Nos áureos anos 1960, a discografia de Sergio Mendes com o grupo Brasil’66 tinha repertório bilíngue em inglês e português. Além das canções norte-americanas e britânicas, havia músicas de compositores brasileiros como Edu Lobo, Gilberto Gil e, claro, Tom Jobim (1927 – 1994). Aliado aos vocais de Lani Hall (de 1966 a 1968) e Gracinha Leporace, parceira de música e vida, o balanço vibrante do pianista era o denominado comum desse variado repertório.
Sergio Mendes atravessou os anos 1970 sem repetir o sucesso da década anterior, mas a agenda internacional nunca ficou vazia. No que diz respeito aos discos, o artista voltou a ficar sob os holofotes mundiais em 1983, ano em que já tinha finalizado álbum de acabamento pop, mas decidiu reabrir o disco para incluir aliciante balada, Never gonna let you go (Barry Mann e Cynthia Well), que lhe chegara aos ouvidos na voz de Joe Pizzulo, cantor norte-americano de ascendência italiana.
A decisão foi sábia. Gravada pelo pianista com a voz de Pizzulo, a balada virou hit planetário e alavancou o álbum Sergio Mendes (1983).
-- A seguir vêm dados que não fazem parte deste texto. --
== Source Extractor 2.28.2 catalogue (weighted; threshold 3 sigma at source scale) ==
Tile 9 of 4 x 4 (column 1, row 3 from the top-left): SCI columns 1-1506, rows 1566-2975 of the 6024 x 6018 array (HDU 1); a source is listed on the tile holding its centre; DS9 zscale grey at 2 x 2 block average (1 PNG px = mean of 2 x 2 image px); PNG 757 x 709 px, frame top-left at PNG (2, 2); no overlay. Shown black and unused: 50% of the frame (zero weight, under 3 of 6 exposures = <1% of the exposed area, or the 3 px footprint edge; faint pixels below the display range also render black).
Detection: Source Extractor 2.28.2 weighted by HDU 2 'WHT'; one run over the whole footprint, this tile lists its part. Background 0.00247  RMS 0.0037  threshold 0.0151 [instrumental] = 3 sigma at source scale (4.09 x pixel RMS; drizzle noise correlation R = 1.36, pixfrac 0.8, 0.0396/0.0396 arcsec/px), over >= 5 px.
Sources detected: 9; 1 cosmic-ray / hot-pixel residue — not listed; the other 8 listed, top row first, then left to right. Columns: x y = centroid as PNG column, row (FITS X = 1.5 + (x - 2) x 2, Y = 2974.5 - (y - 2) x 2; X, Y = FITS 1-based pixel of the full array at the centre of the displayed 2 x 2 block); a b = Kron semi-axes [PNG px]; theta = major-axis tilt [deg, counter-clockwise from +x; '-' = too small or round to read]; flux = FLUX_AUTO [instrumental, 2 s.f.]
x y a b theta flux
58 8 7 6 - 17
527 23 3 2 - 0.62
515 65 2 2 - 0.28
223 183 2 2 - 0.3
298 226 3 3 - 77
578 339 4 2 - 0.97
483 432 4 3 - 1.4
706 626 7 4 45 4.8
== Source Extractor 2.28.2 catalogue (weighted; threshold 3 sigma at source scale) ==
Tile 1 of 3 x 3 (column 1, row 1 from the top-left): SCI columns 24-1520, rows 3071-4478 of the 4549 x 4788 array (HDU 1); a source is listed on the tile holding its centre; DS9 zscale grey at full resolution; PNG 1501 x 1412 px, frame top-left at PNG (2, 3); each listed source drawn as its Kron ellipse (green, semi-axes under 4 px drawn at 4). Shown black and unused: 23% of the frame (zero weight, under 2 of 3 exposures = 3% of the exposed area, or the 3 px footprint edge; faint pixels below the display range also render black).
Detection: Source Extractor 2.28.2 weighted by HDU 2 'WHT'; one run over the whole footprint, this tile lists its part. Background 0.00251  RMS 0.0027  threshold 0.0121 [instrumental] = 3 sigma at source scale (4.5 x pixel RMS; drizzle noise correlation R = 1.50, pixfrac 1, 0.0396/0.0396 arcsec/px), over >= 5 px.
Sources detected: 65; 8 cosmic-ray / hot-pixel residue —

Em discografia de altos e baixos comerciais, cabe destacar o álbum Brasileiro (1992), trabalho revigorante que marcou o encontro de Sergio Mendes com Carlinhos Brown.
Foi nesse álbum Brasileiro que apareceu a música Lua soberana (Ivan Lins e Vitor Martins, 1992), amplificada no Brasil em 1993 na trilha sonora da novela Renascer, na gravação original de Mendes, e revivida neste ano de 2024 nas vozes das cantoras baianas Luedji Luna e Xênia França em gravação feita para a trilha sonora do remake da novela.
Mais tarde, 14 anos após o disco Brasileiro, Sergio Mendes ganhou outra injeção de ânimo na carreira ao se unir ao rapper norte-americano will.i.am no álbum Timeless (2006).
O revival do samba Mas que nada, em esquema novo com o grupo Black Eyed Peas, revitalizou a bossa de Sergio Mendes, pianista que, partindo das águas fluminenses da Baía de Guanabara, exportou o suingue brasileiro para o mundo e se tornou, ele próprio, sinônimo de balanço pop e brasileiro.
Nesse sentido, o som tropical de Sergio Mendes se configurou de fato atemporal, ainda que seja evocativo de uma época, os anos 1960, em que o mundo se voltou para a bossa do Brasil.